# WHAT YOU WILL DO:
**1)** In the forum posts about wireless options and ADC performance, do the following statements agree with the text? (a) The writer used around 100 emonTx units late last year, and none of them used the on-board RFM. (b) That writer connected the units through WiFi adapters added to the Pi hubs. (c) The writer discussing the ADC compared ADC performance across the STM32 families. For each, answer yes or no and quote the words that decide it.
**2)** List everything the forum posts about wireless options and ADC performance call wasted because the on-board RFM goes unused.
**3)** According to the forum posts about wireless options and ADC performance, which STM32 family did the writer discussing the ADC choose?

[PASSAGE SHOWN Boundary: Start]

BT is possibly a discussion for another thread, my point being we should avoid opting for another single wireless solution that doesn’t work for everyone, dropping the well established RFM stuff along the way. As attractive as in-built WiFi might be, it might not work for all, just as RFM dosn’t work for everyone now.

I used around 100 emonTx’s in the latter part of last year and not one of them uses the on board RFM, that’s wasted cost in the RFM module, antenna and other components, plus wasted IO resources that are hardwired to redundant hardware, I used serial to USB boards, WiFi might have worked if I had installed a second WiFi adapter to the Pi hub’s but that too would have added additional cost in WiFi adapters and the additional wall warts wifi would demand, so USB was easier. i’m certainly not trying to convert anyone to any particular method, I am keen to promote choices rather than a single “like it or lump it” approach if new avenues are being explored.

Agreed. While I use the ADC in my project, it’s not a critical component (just used to measure a very slow moving low resolution signal) so I haven’t done an ADC comparison across the STM32 families, or across vendors. I went with their low-end F0 family and was blown away by the ADC performance. I assume the higher end families have the same ADC or better. I coded up the 1000 samples delivered to a C array in 1msec more as a proof of concept then to use in my application.

[PASSAGE SHOWN Boundary: End]
[GIVEN DATA Boundary: Start]

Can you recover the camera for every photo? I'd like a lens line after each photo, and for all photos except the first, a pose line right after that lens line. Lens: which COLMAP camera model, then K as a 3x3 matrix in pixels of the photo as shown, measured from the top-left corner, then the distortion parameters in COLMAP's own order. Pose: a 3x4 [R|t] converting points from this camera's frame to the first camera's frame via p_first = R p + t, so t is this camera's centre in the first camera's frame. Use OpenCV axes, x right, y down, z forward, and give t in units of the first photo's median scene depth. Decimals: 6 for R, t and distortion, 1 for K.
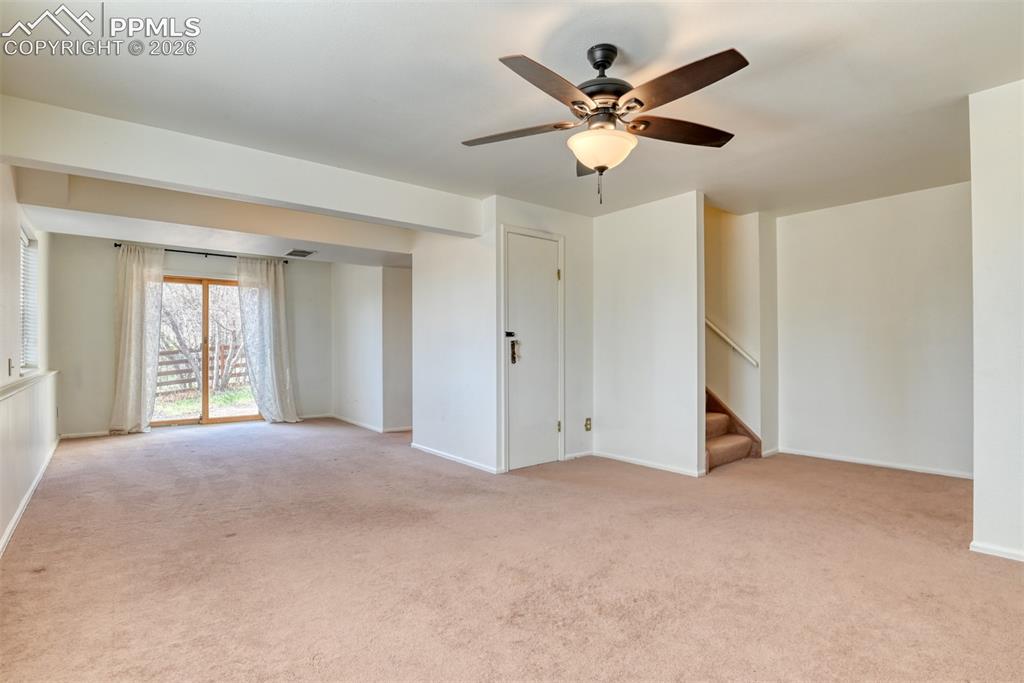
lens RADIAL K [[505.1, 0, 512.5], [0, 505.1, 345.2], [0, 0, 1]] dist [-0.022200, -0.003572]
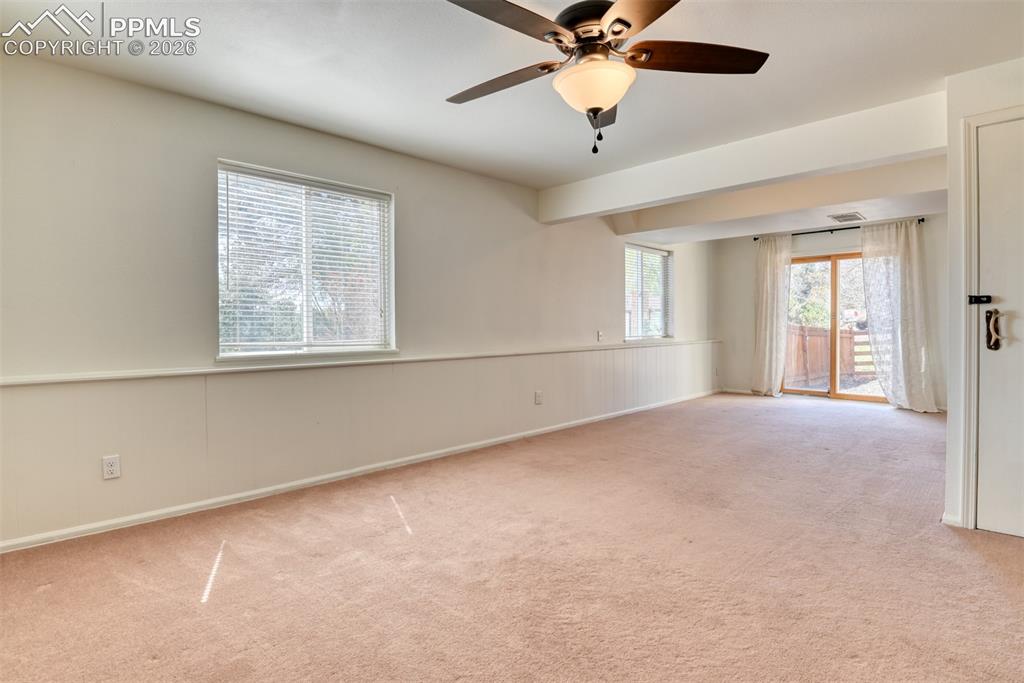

[GIVEN DATA Boundary: End]

# ANSWER LIST:
**1)**
(a) Yes: "I used around 100 emonTx’s in the latter part of last year and not one of them uses the on board RFM"
(b) No: "I used serial to USB boards"
(c) No: "I haven’t done an ADC comparison across the STM32 families, or across vendors"

**2)**
- The RFM module
- The antenna
- Other components
- IO resources

**3)** The low-end F0 family.